Plus, getting the opportunity to watch rocket launches isn't too shabby either.
"It's definitely amazing to actually be here and just know how close everything is," Carson said. "I won't have to miss a launch or whatever it is because I'd be in Louisiana doing whatever."
Despite not growing up on the Space Coast, Carson has still seen her fair share of launches, her first back in 2010 for space shuttle Atlantis.
In fact, though she grew up in Baton Rouge and maintained a "well-balanced life" — going to school, having extracurricular activities and hanging out with friends and family like most kids — she has also been to 26 countries and knows four languages: English, French, Spanish and Mandarin, which she was required to learn in school.
"As she's progressed through this journey, she has determined and sees how important it is we take this baby step out of the cradle and onto somewhere else if the human species is going to continue to exist because as I say, a single planet species will become extinct," Bert Carson said.
Back in 2016, she became the youngest to be accepted and graduate from the Advanced PoSSUM Academy — an immersive astronautics program for high school and college students held at Embry-Riddle University — making her certified to be an astronaut trainee and hitch a ride to space.
"Project PoSSUM is a private citizen science research organization that studies the upper atmosphere," Carson said. "We do suborbital spaceflight training in real Final Frontier Design spacesuits."
Most recently she and others from Project PoSSUM completed a series of gravity-offset tests and evaluations of the extravehicular activity spacesuit prototypes at the Canadian Space Agency headquarters near Montreal, Quebec.
Now with that certification under her belt, as well as a pilot's license which she acquired in August, Carson is well underway to achieving her dreams.
She's not the only one, though.
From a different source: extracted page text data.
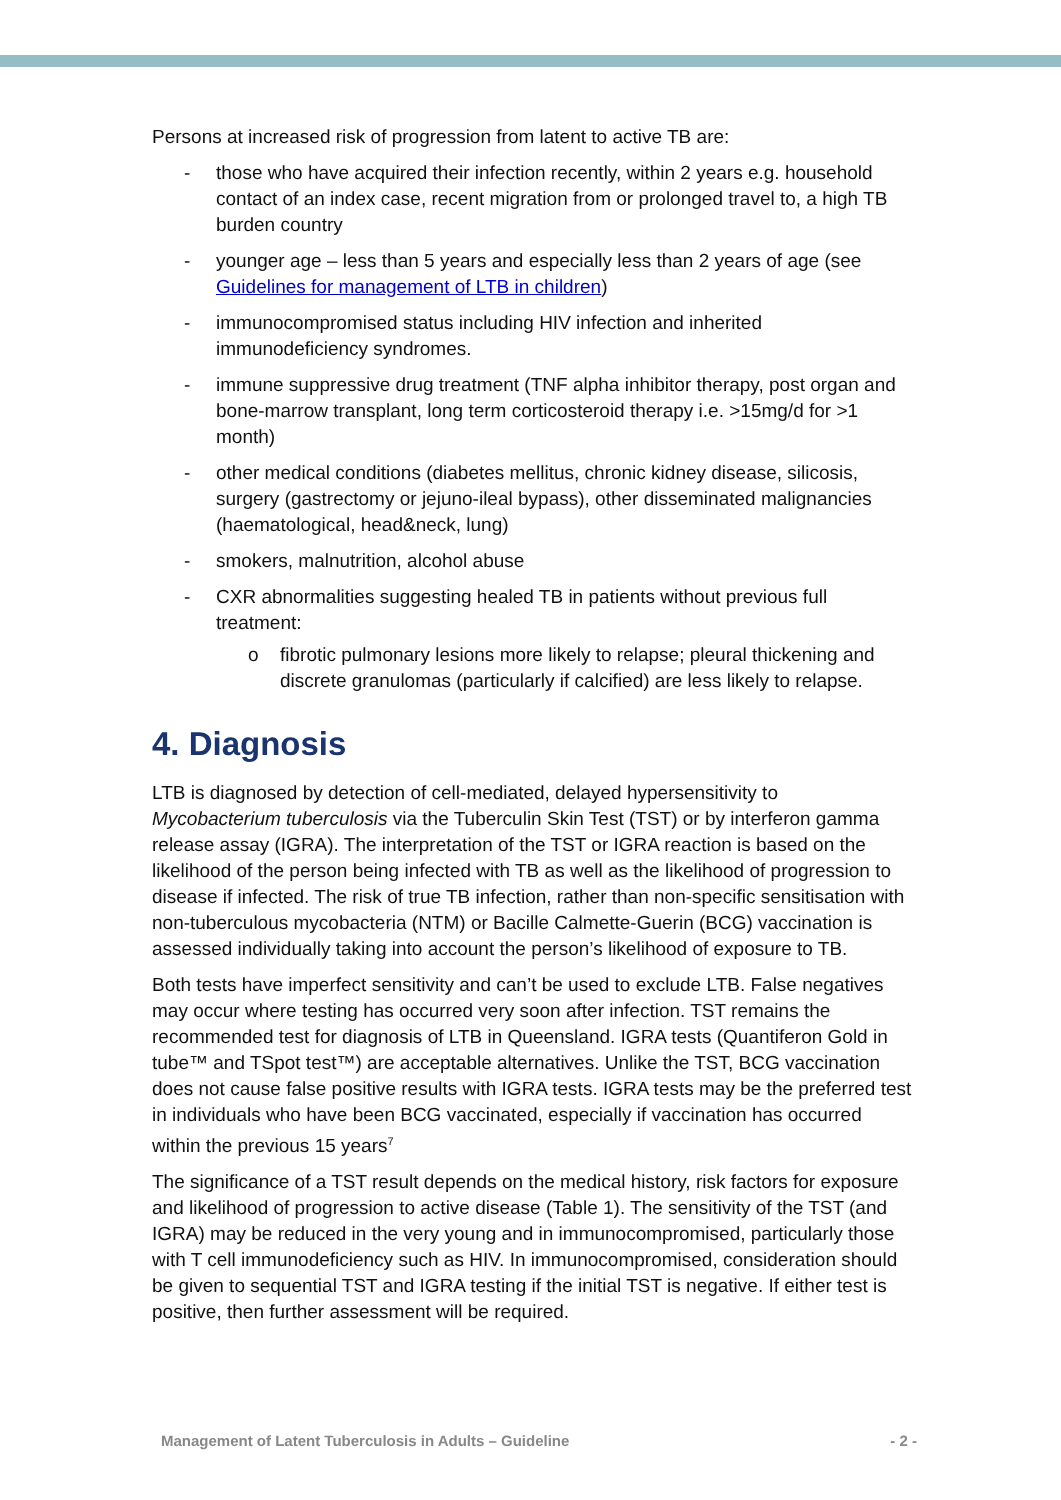Persons at increased risk of progression from latent to active TB are:
- those who have acquired their infection recently, within 2 years e.g. household contact of an index case, recent migration from or prolonged travel to, a high TB burden country
- younger age – less than 5 years and especially less than 2 years of age (see Guidelines for management of LTB in children)
- immunocompromised status including HIV infection and inherited immunodeficiency syndromes.
- immune suppressive drug treatment (TNF alpha inhibitor therapy, post organ and bone-marrow transplant, long term corticosteroid therapy i.e. >15mg/d for >1 month)
- other medical conditions (diabetes mellitus, chronic kidney disease, silicosis, surgery (gastrectomy or jejuno-ileal bypass), other disseminated malignancies (haematological, head&neck, lung)
- smokers, malnutrition, alcohol abuse
- CXR abnormalities suggesting healed TB in patients without previous full treatment:
o fibrotic pulmonary lesions more likely to relapse; pleural thickening and discrete granulomas (particularly if calcified) are less likely to relapse.
4. Diagnosis
LTB is diagnosed by detection of cell-mediated, delayed hypersensitivity to Mycobacterium tuberculosis via the Tuberculin Skin Test (TST) or by interferon gamma release assay (IGRA). The interpretation of the TST or IGRA reaction is based on the likelihood of the person being infected with TB as well as the likelihood of progression to disease if infected. The risk of true TB infection, rather than non-specific sensitisation with non-tuberculous mycobacteria (NTM) or Bacille Calmette-Guerin (BCG) vaccination is assessed individually taking into account the person’s likelihood of exposure to TB.
Both tests have imperfect sensitivity and can’t be used to exclude LTB. False negatives may occur where testing has occurred very soon after infection. TST remains the recommended test for diagnosis of LTB in Queensland. IGRA tests (Quantiferon Gold in tube™ and TSpot test™) are acceptable alternatives. Unlike the TST, BCG vaccination does not cause false positive results with IGRA tests. IGRA tests may be the preferred test in individuals who have been BCG vaccinated, especially if vaccination has occurred within the previous 15 years<sup>7</sup>
The significance of a TST result depends on the medical history, risk factors for exposure and likelihood of progression to active disease (Table 1). The sensitivity of the TST (and IGRA) may be reduced in the very young and in immunocompromised, particularly those with T cell immunodeficiency such as HIV. In immunocompromised, consideration should be given to sequential TST and IGRA testing if the initial TST is negative. If either test is positive, then further assessment will be required.
Management of Latent Tuberculosis in Adults – Guideline - 2 -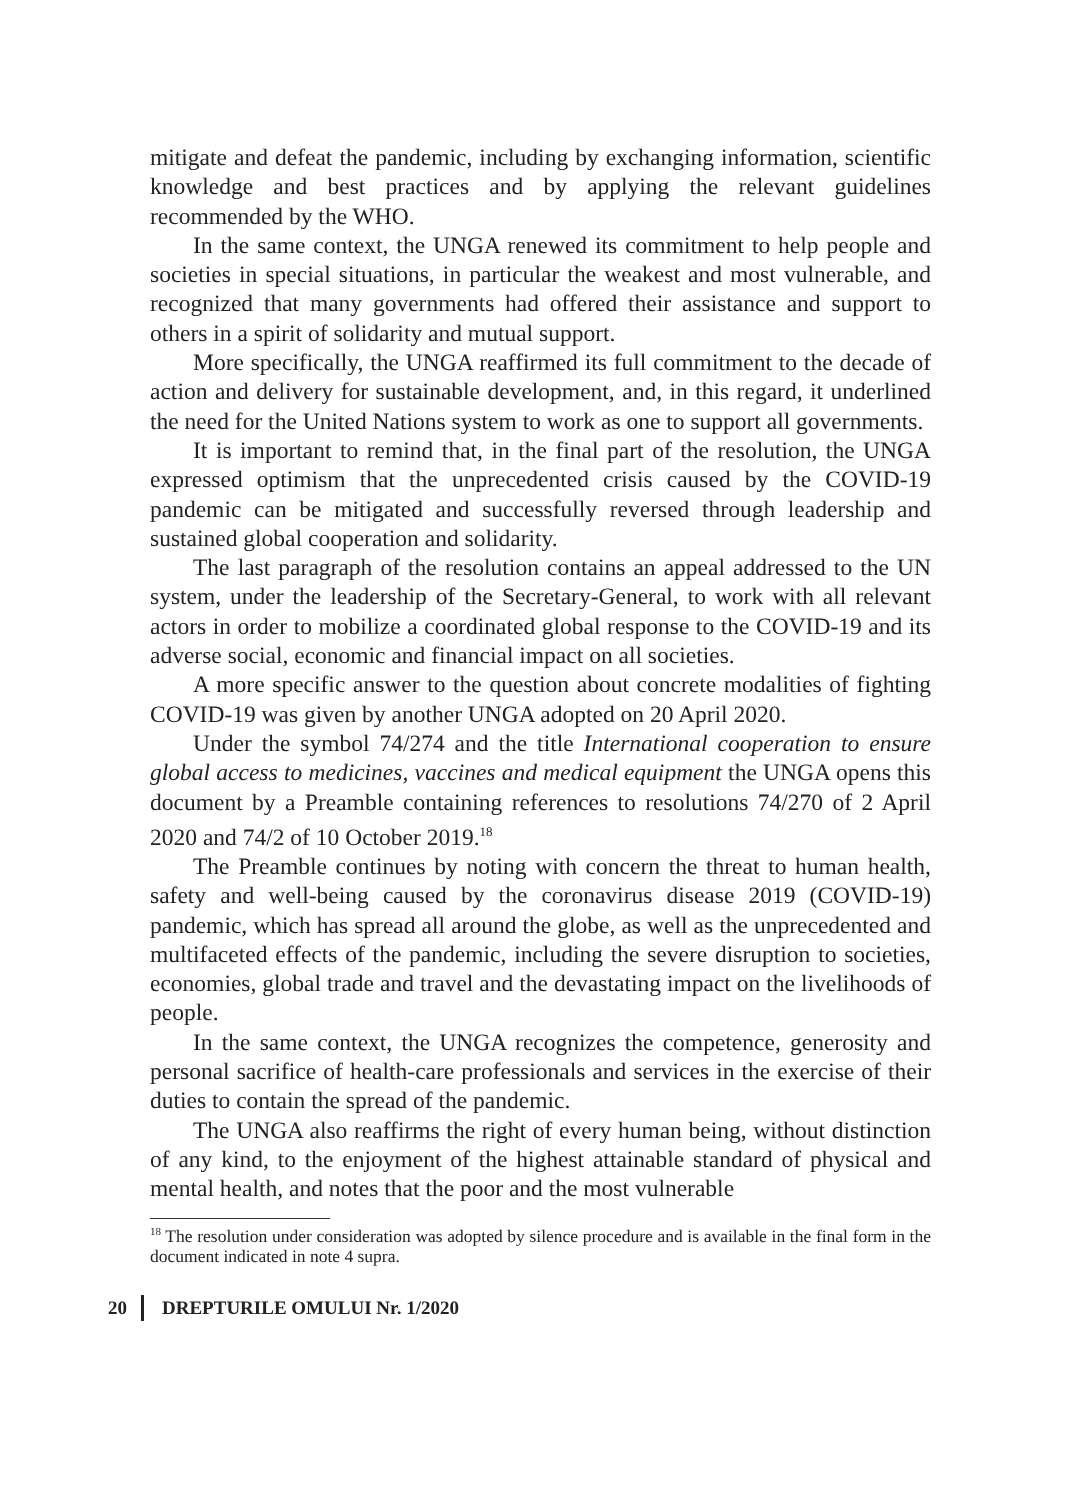mitigate and defeat the pandemic, including by exchanging information, scientific knowledge and best practices and by applying the relevant guidelines recommended by the WHO.
In the same context, the UNGA renewed its commitment to help people and societies in special situations, in particular the weakest and most vulnerable, and recognized that many governments had offered their assistance and support to others in a spirit of solidarity and mutual support.
More specifically, the UNGA reaffirmed its full commitment to the decade of action and delivery for sustainable development, and, in this regard, it underlined the need for the United Nations system to work as one to support all governments.
It is important to remind that, in the final part of the resolution, the UNGA expressed optimism that the unprecedented crisis caused by the COVID-19 pandemic can be mitigated and successfully reversed through leadership and sustained global cooperation and solidarity.
The last paragraph of the resolution contains an appeal addressed to the UN system, under the leadership of the Secretary-General, to work with all relevant actors in order to mobilize a coordinated global response to the COVID-19 and its adverse social, economic and financial impact on all societies.
A more specific answer to the question about concrete modalities of fighting COVID-19 was given by another UNGA adopted on 20 April 2020.
Under the symbol 74/274 and the title International cooperation to ensure global access to medicines, vaccines and medical equipment the UNGA opens this document by a Preamble containing references to resolutions 74/270 of 2 April 2020 and 74/2 of 10 October 2019.<sup>18</sup>
The Preamble continues by noting with concern the threat to human health, safety and well-being caused by the coronavirus disease 2019 (COVID-19) pandemic, which has spread all around the globe, as well as the unprecedented and multifaceted effects of the pandemic, including the severe disruption to societies, economies, global trade and travel and the devastating impact on the livelihoods of people.
In the same context, the UNGA recognizes the competence, generosity and personal sacrifice of health-care professionals and services in the exercise of their duties to contain the spread of the pandemic.
The UNGA also reaffirms the right of every human being, without distinction of any kind, to the enjoyment of the highest attainable standard of physical and mental health, and notes that the poor and the most vulnerable
<sup>18</sup> The resolution under consideration was adopted by silence procedure and is available in the final form in the document indicated in note 4 supra.
20 DREPTURILE OMULUI Nr. 1/2020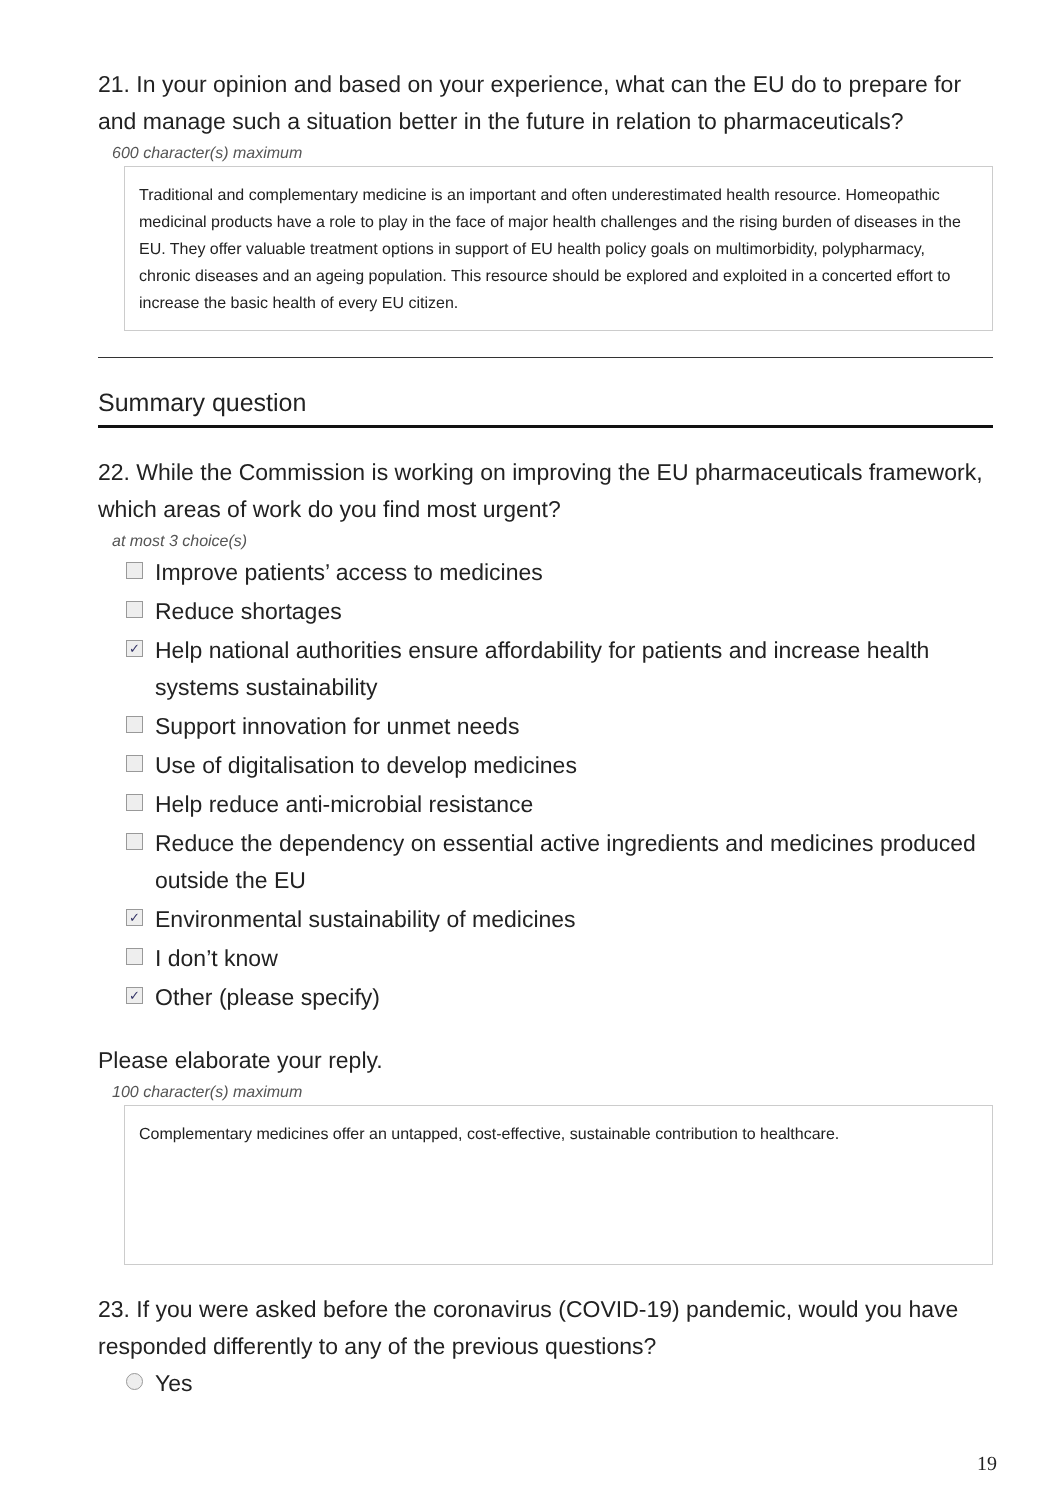21. In your opinion and based on your experience, what can the EU do to prepare for and manage such a situation better in the future in relation to pharmaceuticals?
600 character(s) maximum
Traditional and complementary medicine is an important and often underestimated health resource. Homeopathic medicinal products have a role to play in the face of major health challenges and the rising burden of diseases in the EU. They offer valuable treatment options in support of EU health policy goals on multimorbidity, polypharmacy, chronic diseases and an ageing population. This resource should be explored and exploited in a concerted effort to increase the basic health of every EU citizen.
Summary question
22. While the Commission is working on improving the EU pharmaceuticals framework, which areas of work do you find most urgent?
at most 3 choice(s)
Improve patients’ access to medicines
Reduce shortages
✓ Help national authorities ensure affordability for patients and increase health systems sustainability
Support innovation for unmet needs
Use of digitalisation to develop medicines
Help reduce anti-microbial resistance
Reduce the dependency on essential active ingredients and medicines produced outside the EU
✓ Environmental sustainability of medicines
I don’t know
✓ Other (please specify)
Please elaborate your reply.
100 character(s) maximum
Complementary medicines offer an untapped, cost-effective, sustainable contribution to healthcare.
23. If you were asked before the coronavirus (COVID-19) pandemic, would you have responded differently to any of the previous questions?
Yes
19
Others like her also hope to head to the red planet one day and are also gaining traction with a large online social media presence.
Abigail Harrison, who goes by "Astronaut Abby" on Twitter, hopes to be the first human to walk on Mars. She has close to 200,000 followers on Twitter. Then there's Giulia Carla Bassani from Italy, another aspiring astronaut who has over 21,000 followers on Instagram.
"I encourage all these young people to pursue their dreams to be flying in space or some other dream, but those who want to be astronauts, I highly encourage it," Scott said. "Access to space is going to continue to expand and there are going to be more and more opportunities to fly and work and live in space as the years go by."
"The idea of going to Mars is becoming more of a norm," Carson said. "Matt Damon did it, so why can't we do it," she said, referencing the Hollywood actor's role in the sci-fi film, "The Martian."
Who knows, maybe by the time she's completed all her studies, she'll be waving to us from our celestial red neighbor.